## WHAT IS REQUIRED
I'd like the entries that follow repeated exactly, with the pictures left out.

[Records contained in a dataset]

Start of Block

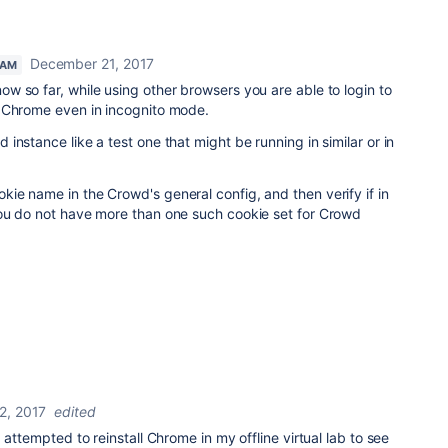
December 21, 2017
EAM
 so far, while using other browsers you are able to login to
 Chrome even in incognito mode.
instance like a test one that might be running in similar or in
kie name in the Crowd's general config, and then verify if in
ou do not have more than one such cookie set for Crowd
2, 2017
edited
 attempted to reinstall Chrome in my offline virtual lab to see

End of Block

## RESULT
December 21, 2017
EAM
 so far, while using other browsers you are able to login to
 Chrome even in incognito mode.
instance like a test one that might be running in similar or in
kie name in the Crowd's general config, and then verify if in
ou do not have more than one such cookie set for Crowd
2, 2017
edited
 attempted to reinstall Chrome in my offline virtual lab to see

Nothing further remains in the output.